Consider for a moment the homeless. Especially consider any one of the estimated 107,000 (0.035% of US population) chronically homeless within the borders of America.
Homeless, Hungry, Sick, and Tired – He Has No one
Why are this small number of people chronically living on the streets? The answer to that question may have greater importance for society than for these individuals.
At 0.035% of the American problem, the chronically homeless are hardly a national emergency and often get lost in the noise of homeless statistics.
Were this small number of people cast out by society? Did their communities decide that they were not worthy of being part of the social web that provides protection and support in times of need?

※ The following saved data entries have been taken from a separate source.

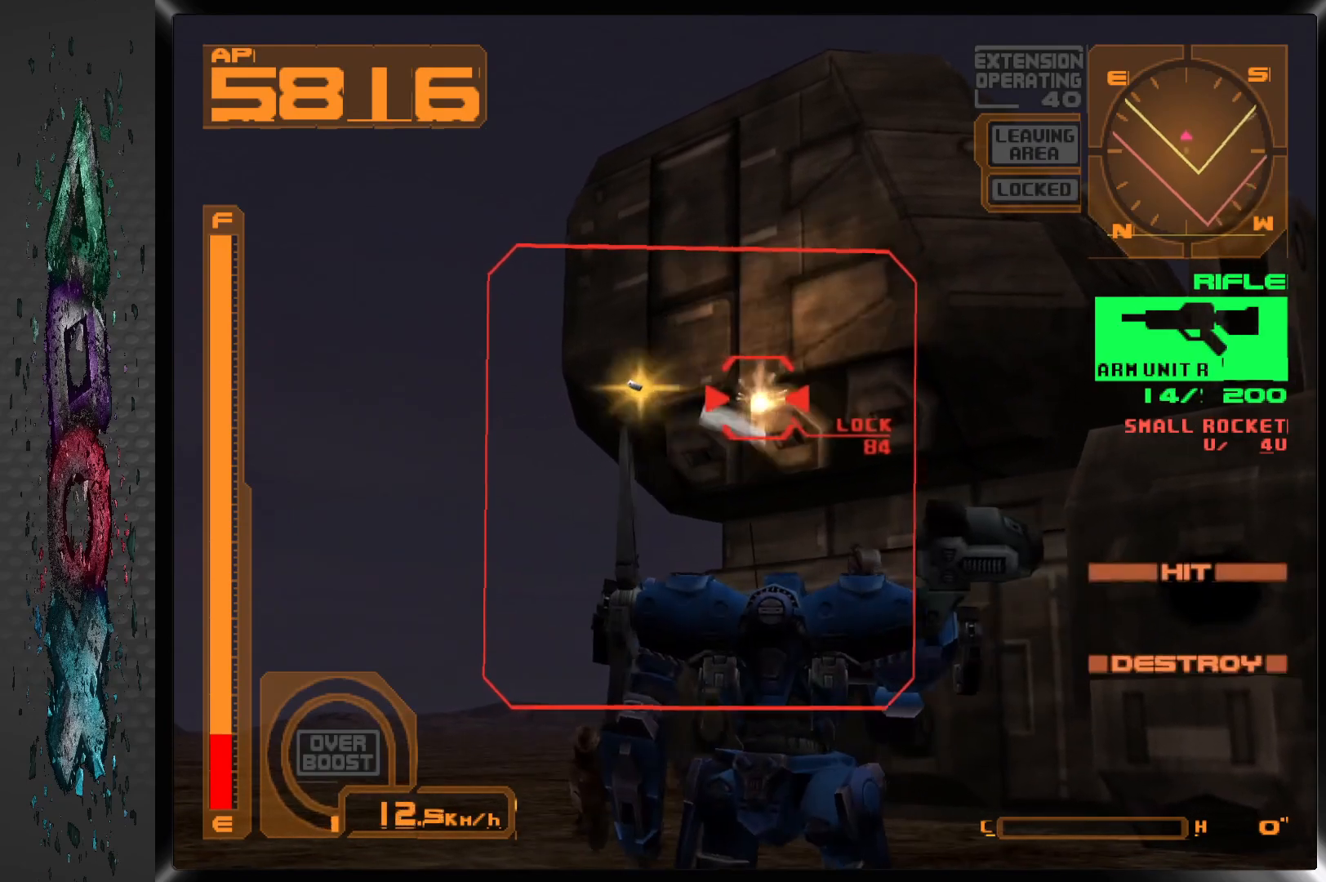
{"buttons": ["SQUARE"], "left_stick": "center", "right_stick": "center", "events": [[233, "R1", "up"], [250, "DPAD_DOWN", "down"], [333, "R1", "down"], [483, "DPAD_DOWN", "up"], [483, "R1", "up"]]}
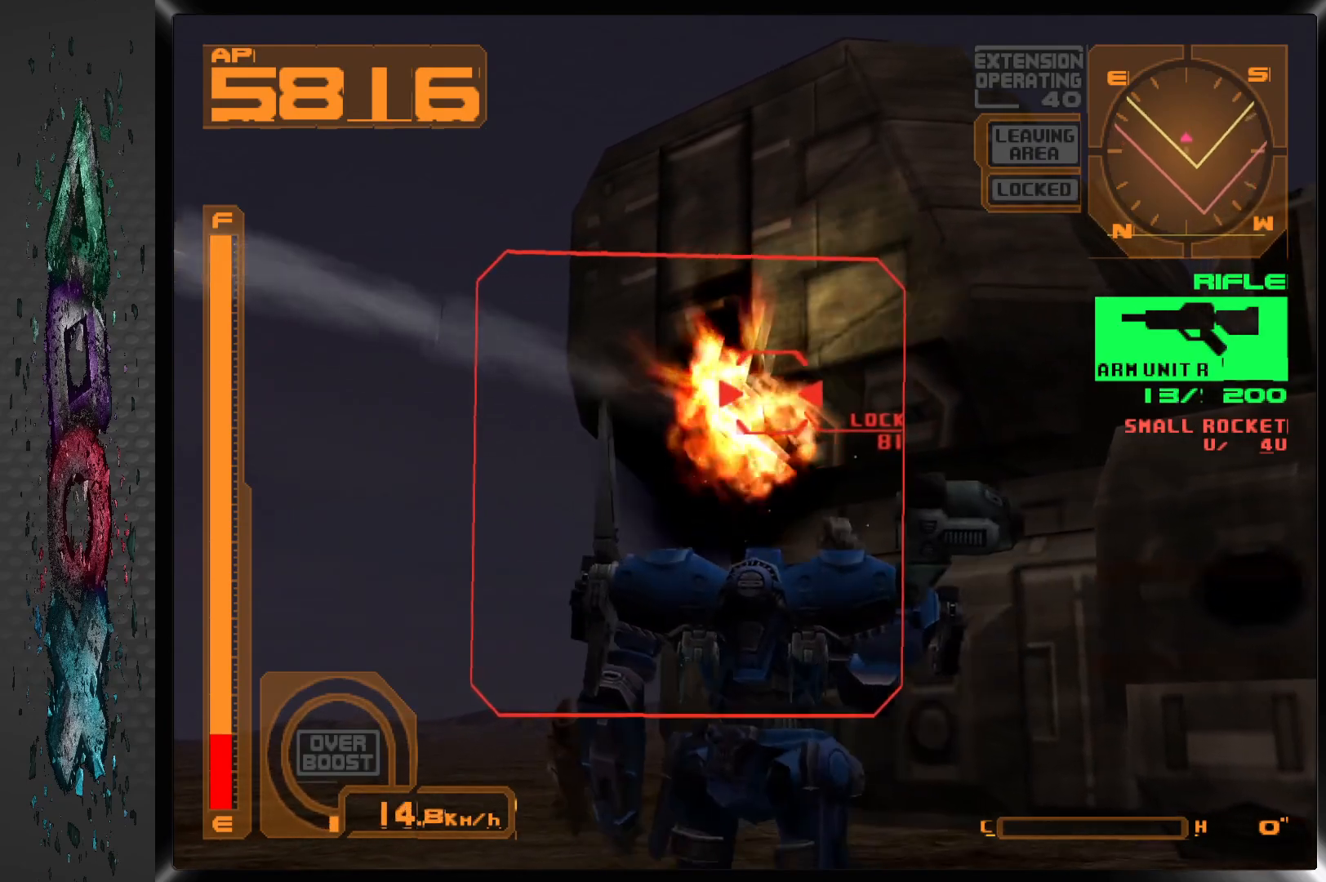
{"buttons": ["SQUARE", "DPAD_RIGHT"], "left_stick": "center", "right_stick": "center", "events": [[183, "R1", "down"], [383, "R1", "up"], [450, "DPAD_RIGHT", "down"]]}
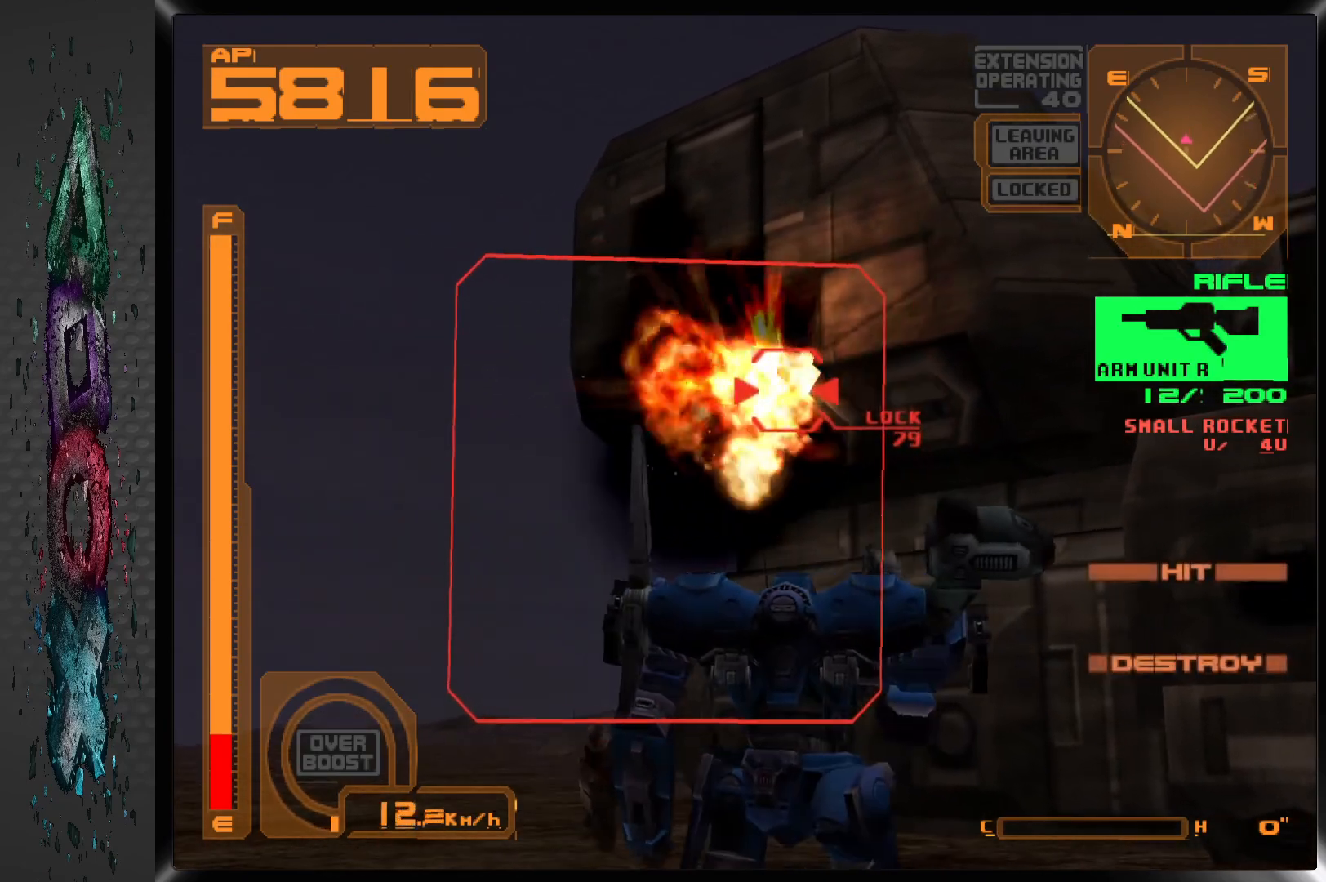
{"buttons": ["SQUARE"], "left_stick": "center", "right_stick": "center", "events": [[17, "DPAD_RIGHT", "up"], [33, "R1", "down"], [200, "R1", "up"], [333, "R1", "down"], [500, "R1", "up"]]}
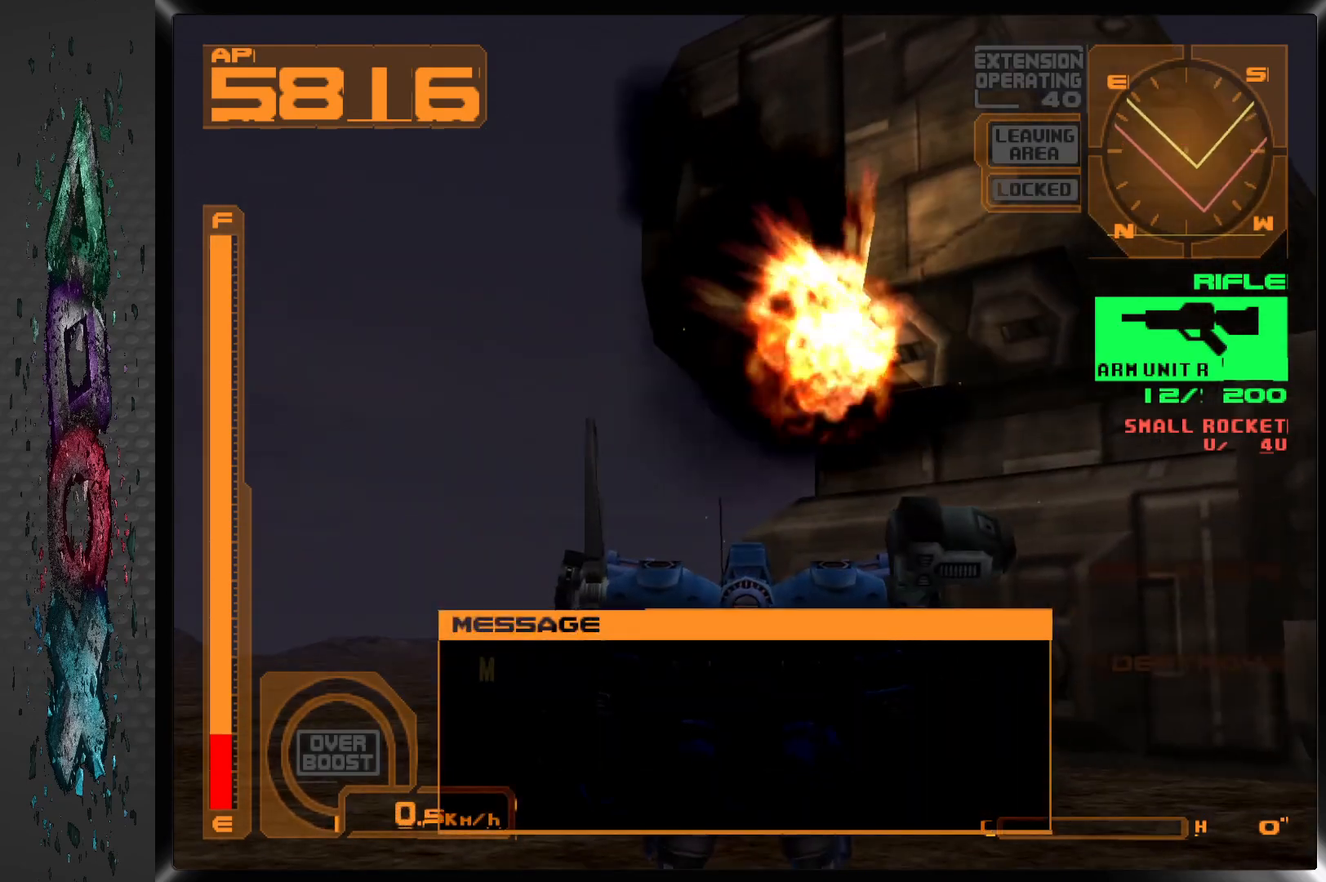
{"buttons": [], "left_stick": "center", "right_stick": "center", "events": [[167, "SQUARE", "up"]]}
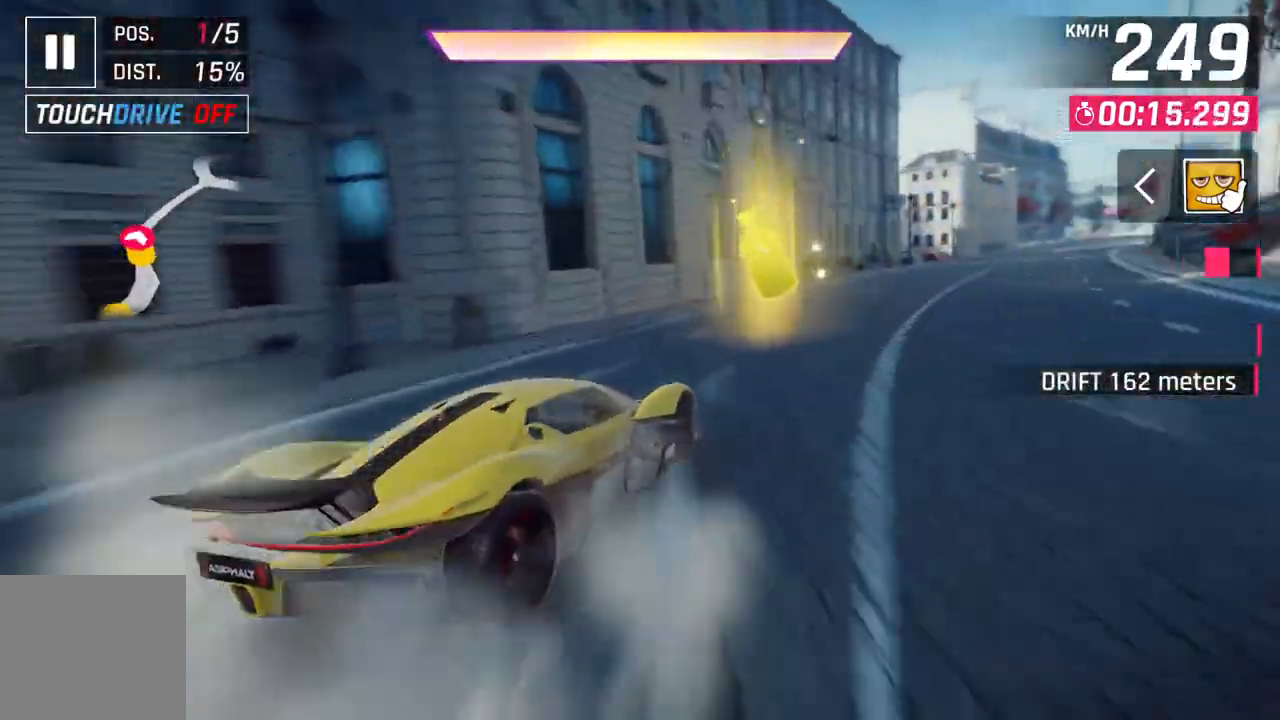
Gameplay with a controller (Xbox layout); each line is a JSON object with the inputs held at the frame after it. "events" lists button and stick changes between this image and that frame as [ms after this image, input, new state], when the widget could be followed in between. Not read: SHARE.
{"buttons": ["A", "R1"], "left_stick": "center", "right_stick": "center", "events": [[317, "L2", "down"], [367, "left_stick", "center"], [417, "L2", "up"], [483, "A", "down"], [500, "R1", "down"]]}
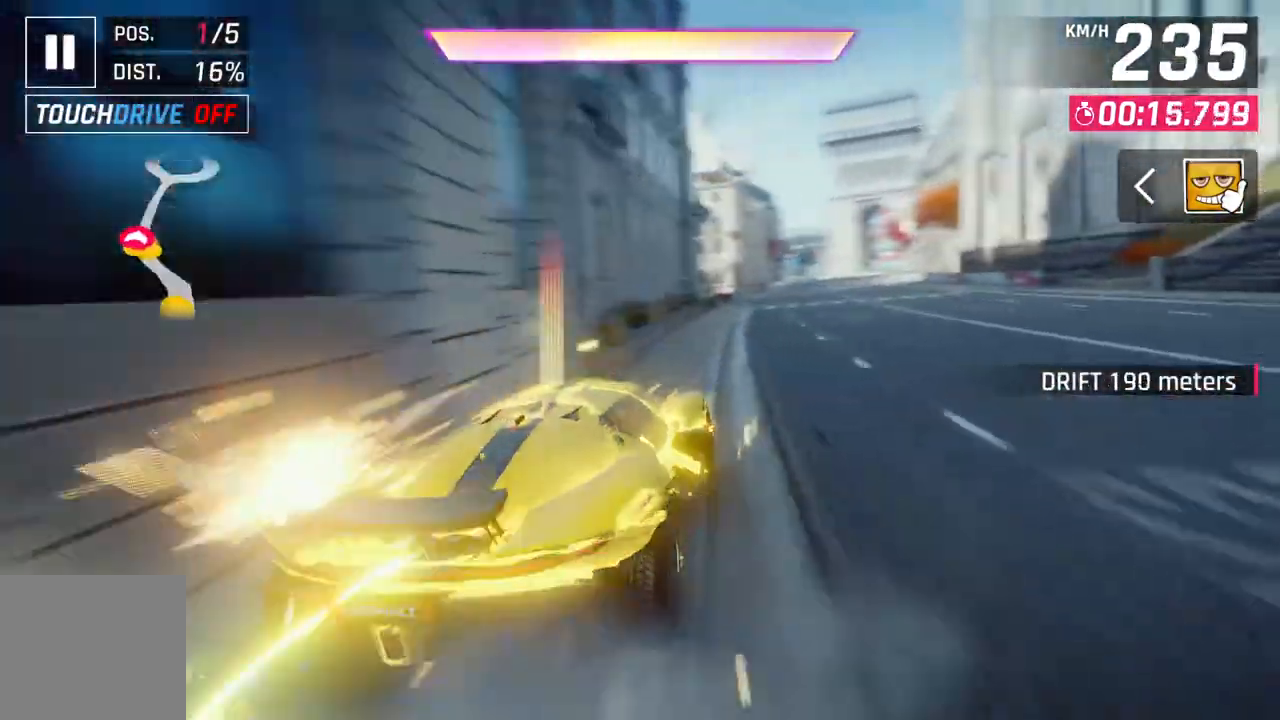
{"buttons": [], "left_stick": "up-right", "right_stick": "center", "events": [[183, "left_stick", "up-right"], [250, "A", "up"], [283, "R1", "up"]]}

If these individuals’ communities have cast them out and refused them aid, then this is a matter of little importance. Communities have both the right and duty to shun those who are, for one or more reasons, both not of the body of that community and a detriment or danger to it.
Did these people turn their backs on their communities and are now paying the price for iconoclasty?
If and when this is the case, it seems that an ethical society, setting a priority on personal liberty, must abide by those individuals’ choices and allow them to survive or fail on their own and by their own devices.
On the bright side, there’s no sign that this is due to some form of community breakdown. The numbers of chronically homeless are not rising as a percentage of the American population and the overall number of homeless rises as falls along a small range in patterns that do not seem to match the overall rise and fall of the economy.